As mulheres e a Síndrome de Burnout

A Síndrome de Burnout, também conhecida por “esgotamento profissional”, é um estado de estresse extremo e crônico, normalmente provocado por sobrecarga ou excesso de trabalho.

Causas

●     Cobrança e responsabilidade excessivas;

●     Longas jornadas e muito volume de trabalho;

●     Pressão constante;

●    Contato excessivo com o público;

●     Conflito com colegas de trabalho;

●     Pouco repouso;

●     Trajeto muito longo até o trabalho.

A intensidade das situações pode fazer com que a mente reaja às adversidades de maneira prejudicial.

Uma única experiência reprimida se torna um gatilho para o surgimento de um transtorno emocional, que pode levar a desdobramentos sérios e exige atenção, com um tratamento adequado.

Sintomas

Os sintomas são físicos e emocionais e um dos mais frequentes é a sensação constante de exaustão. Confira outros sinais:

Sintomas físicos

●     Dor de cabeça ou enxaqueca;

●     Transpiração constante;

●     Fadiga;

●     Pressão alta ou alteração dos batimentos cardíacos;

●     Dor muscular;

●     Problemas gastrointestinais;

●     Dificuldade em respirar;

●     Alergia e coceira crônica na pele.

Sintomas emocionais

●     Depressão;

●     Ansiedade;

●     Desânimo acentuado;

●     Dificuldade de sentir prazer e de raciocinar;

●     Irritabilidade;

●     Preocupação constante;

●     Alterações do sono;

●     Sentimento de incapacidade ou inferioridade;

●     Falta de motivação e de criatividade.

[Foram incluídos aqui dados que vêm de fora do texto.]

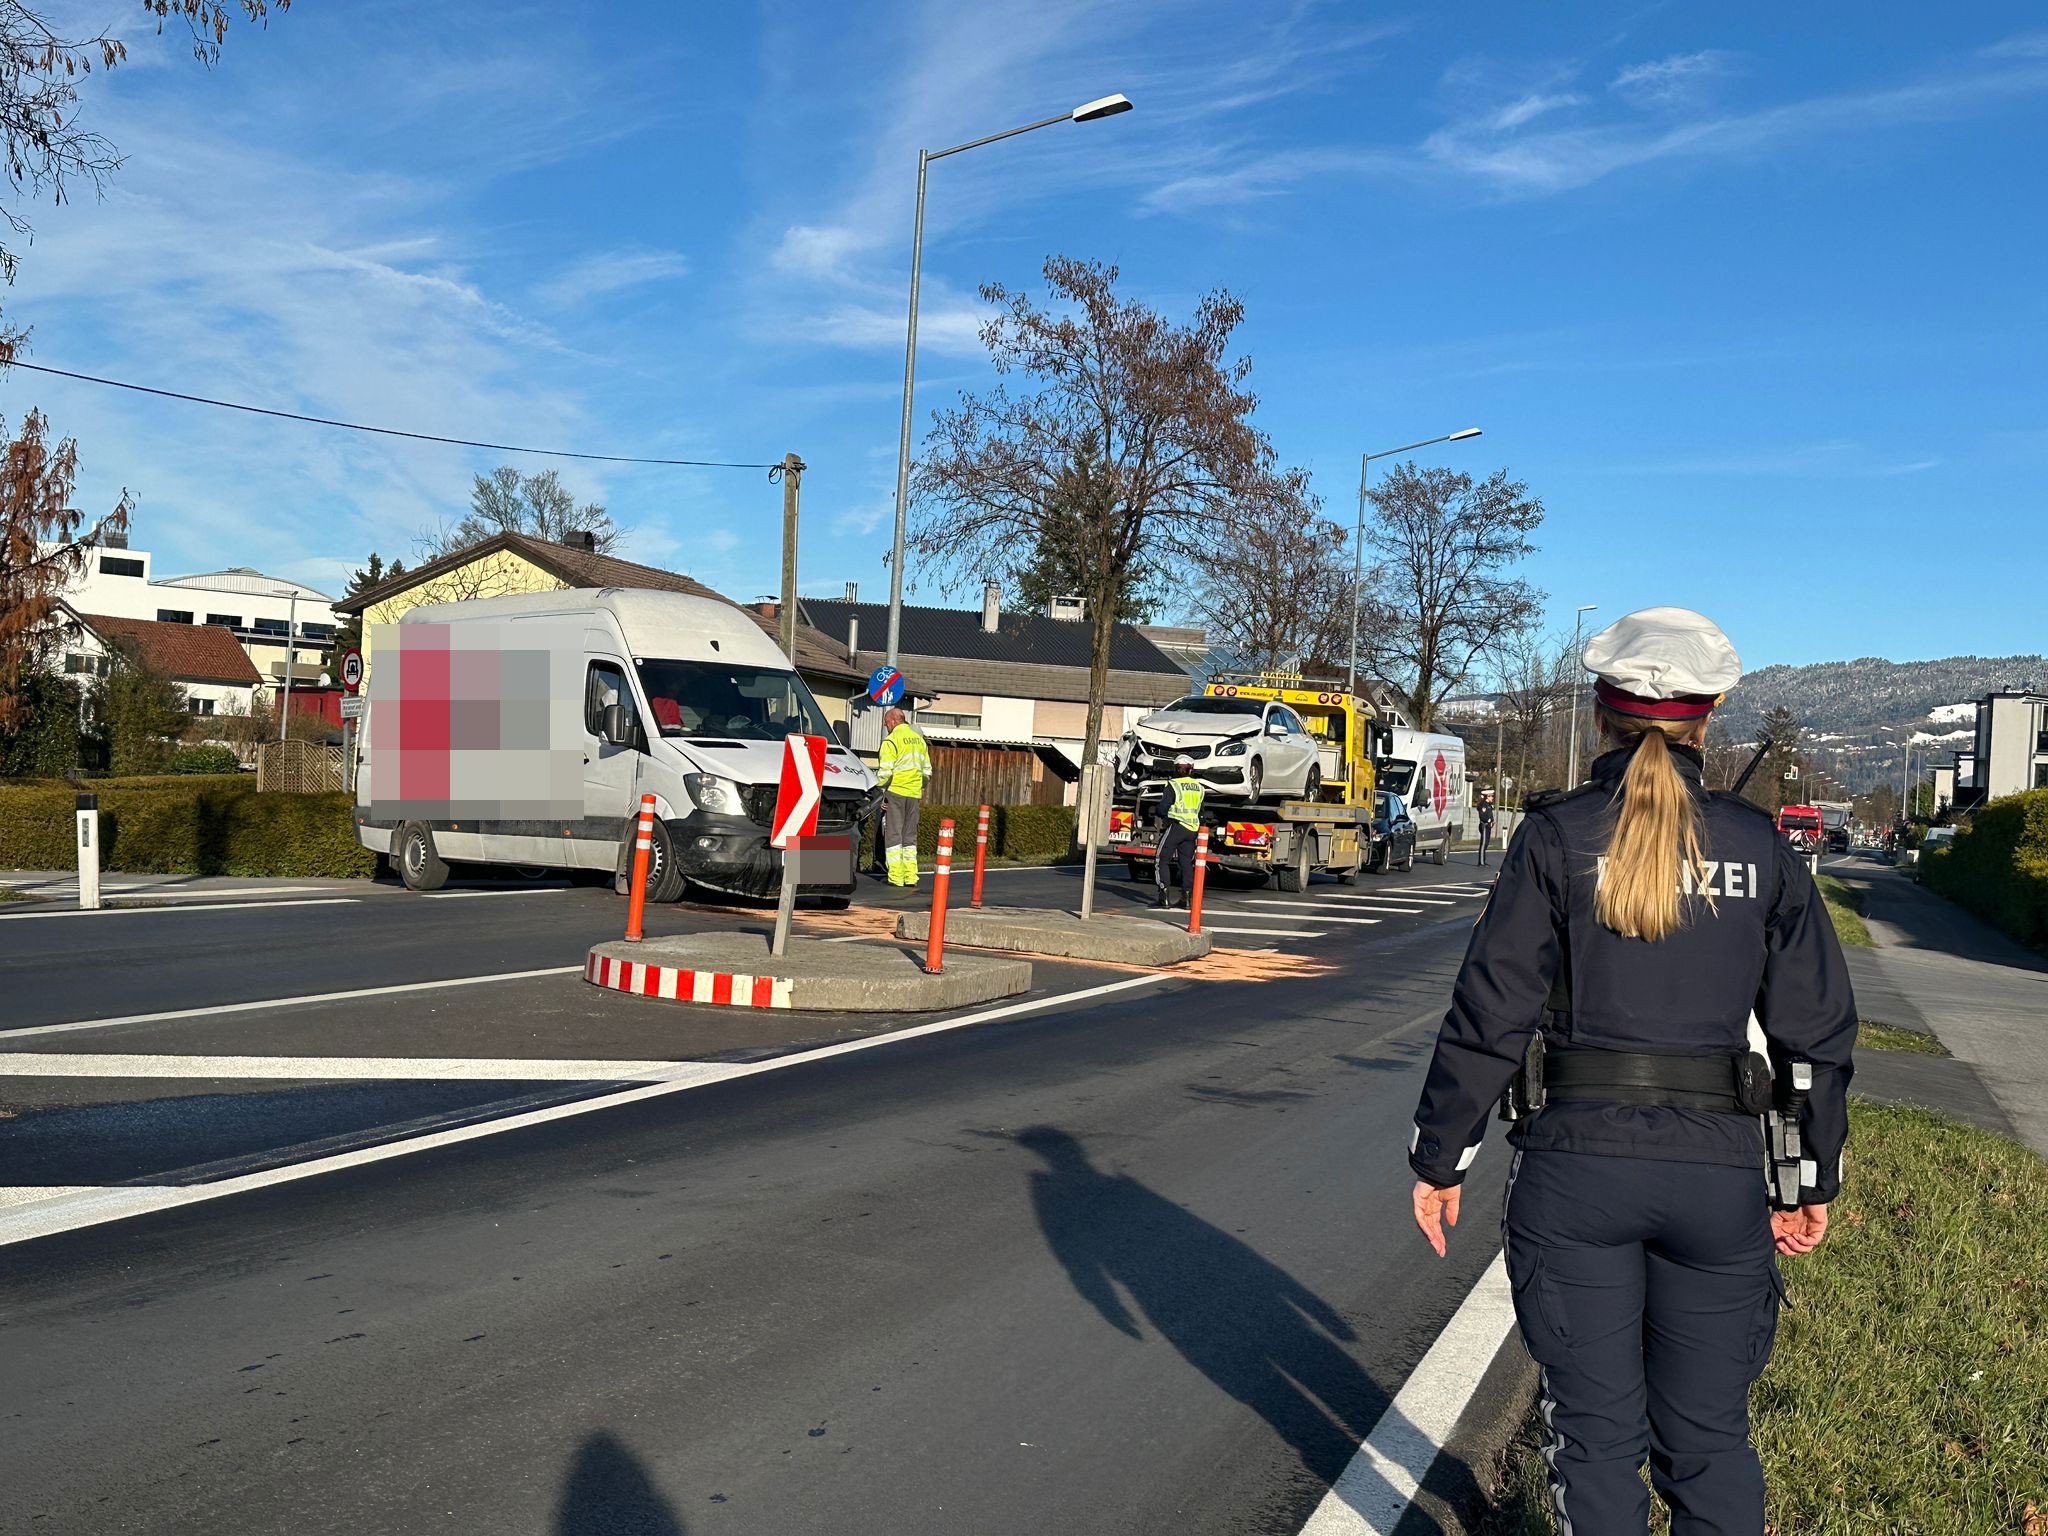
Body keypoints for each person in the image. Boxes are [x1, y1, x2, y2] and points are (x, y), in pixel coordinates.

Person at [1406, 607, 1856, 1536]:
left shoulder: (1555, 837)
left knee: (1597, 1442)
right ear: (1711, 714)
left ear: (1603, 710)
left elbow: (1491, 1011)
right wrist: (1810, 1176)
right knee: (1708, 1441)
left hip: (1577, 1173)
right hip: (1719, 1177)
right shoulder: (1763, 848)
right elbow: (1815, 1035)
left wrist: (1440, 1156)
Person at [875, 706, 932, 888]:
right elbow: (927, 772)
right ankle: (911, 876)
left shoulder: (891, 741)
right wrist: (916, 786)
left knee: (893, 835)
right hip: (914, 794)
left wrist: (878, 788)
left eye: (886, 724)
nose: (886, 727)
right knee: (909, 836)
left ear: (893, 721)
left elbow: (885, 773)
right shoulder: (919, 741)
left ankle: (896, 877)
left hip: (896, 792)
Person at [1153, 754, 1205, 908]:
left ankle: (1164, 896)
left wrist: (1159, 813)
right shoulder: (1200, 788)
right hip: (1192, 830)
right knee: (1186, 863)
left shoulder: (1173, 784)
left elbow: (1163, 807)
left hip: (1176, 827)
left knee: (1161, 860)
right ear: (1191, 770)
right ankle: (1187, 898)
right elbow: (1201, 812)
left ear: (1176, 769)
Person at [1476, 792, 1497, 867]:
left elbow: (1490, 815)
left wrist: (1492, 821)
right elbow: (1483, 817)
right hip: (1484, 826)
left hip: (1488, 826)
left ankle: (1483, 861)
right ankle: (1481, 862)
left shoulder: (1489, 805)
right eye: (1491, 796)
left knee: (1486, 843)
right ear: (1487, 797)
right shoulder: (1483, 805)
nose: (1492, 798)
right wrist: (1488, 821)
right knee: (1483, 844)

Esses sintomas são sinais enviados pelo cérebro para que a pessoa saia deste estado de estresse, como uma forma de sobrevivência. Negligenciar a saúde e o autocuidado em prol do trabalho também são sinais de que algo não está certo.

Ou seja, precisamos “ouvir nosso corpo” e não ignorar os sinais visíveis. O Burnout não costuma ser silencioso, por isso precisamos estar atentos ao nosso corpo e estado emocional.

Diagnóstico

A análise deve ser feita por um especialista em saúde mental, como psicólogos ou psiquiatras. Após sessões clínicas, ele poderá inferir sobre o diagnóstico a partir de fatores como a intensidade dos sintomas e o quão incapacitante está sendo a condição.

Lidando com o estresse

O principal agente causador da Síndrome de Burnout é o estresse constante. Entretanto, a linha entre eles é tênue. Diferente do estresse, o Burnout deixa a pessoa incapacitada, levantar-se da cama, por exemplo, se torna um desafio.

A estafa mental também surge neste período, afetando a memória e o bem-estar.

Uma dica importante é notar a durabilidade dos sintomas: quando se está mentalmente instável, as sensações negativas são persistentes e se intensificam com o tempo. Já em um caso de estresse habitual, é possível sentir uma aflição pontual, que logo é esquecida.

Tratamento

A Síndrome de Burnout é gerada pelas condições de trabalho, portanto, pode ser considerada como uma doença ocupacional. Esta condição pode resultar no afastamento do trabalhador pelo período que for necessário.

Em estágios iniciais, é possível se recuperar afastando-se do trabalho por alguns dias e buscando refletir sobre forma de lidar com ele. Focar na realização do que te dá prazer é essencial durante esse período.

Já em casos mais graves, algumas pessoas podem precisar ficar afastadas de suas atividades por mais tempo e precisar de acompanhamento multiprofissional constante e intensivo. 

Em todos os casos, a psicoterapia é necessária. O trabalho deverá ser feito co objetivo de autoconhecimento para que a pessoa possa buscar uma nova forma de lidar com o trabalho, com suas relações interpessoais e responsabilidades, sempre considerando seus limites pessoais.

O uso de antidepressivos e ansiolíticos também pode ajudar. Muitas vezes, o estresse constante pode desregular a química do cérebro e os medicamentos ajudam nesse processo.

Mudar hábitos e incluir mais momentos de felicidade na rotina também fazem parte do tratamento e prevenção da Síndrome.

Prevenção

É possível mudar alguns hábitos para descansar a mente. Um deles é dormir bem e ter um período dedicado ao descanso todos os dias. Depois, comece a praticar hobbies ou quaisquer atividades que tirem o foco do trabalho, ou seja, estar atento à sua qualidade de vida.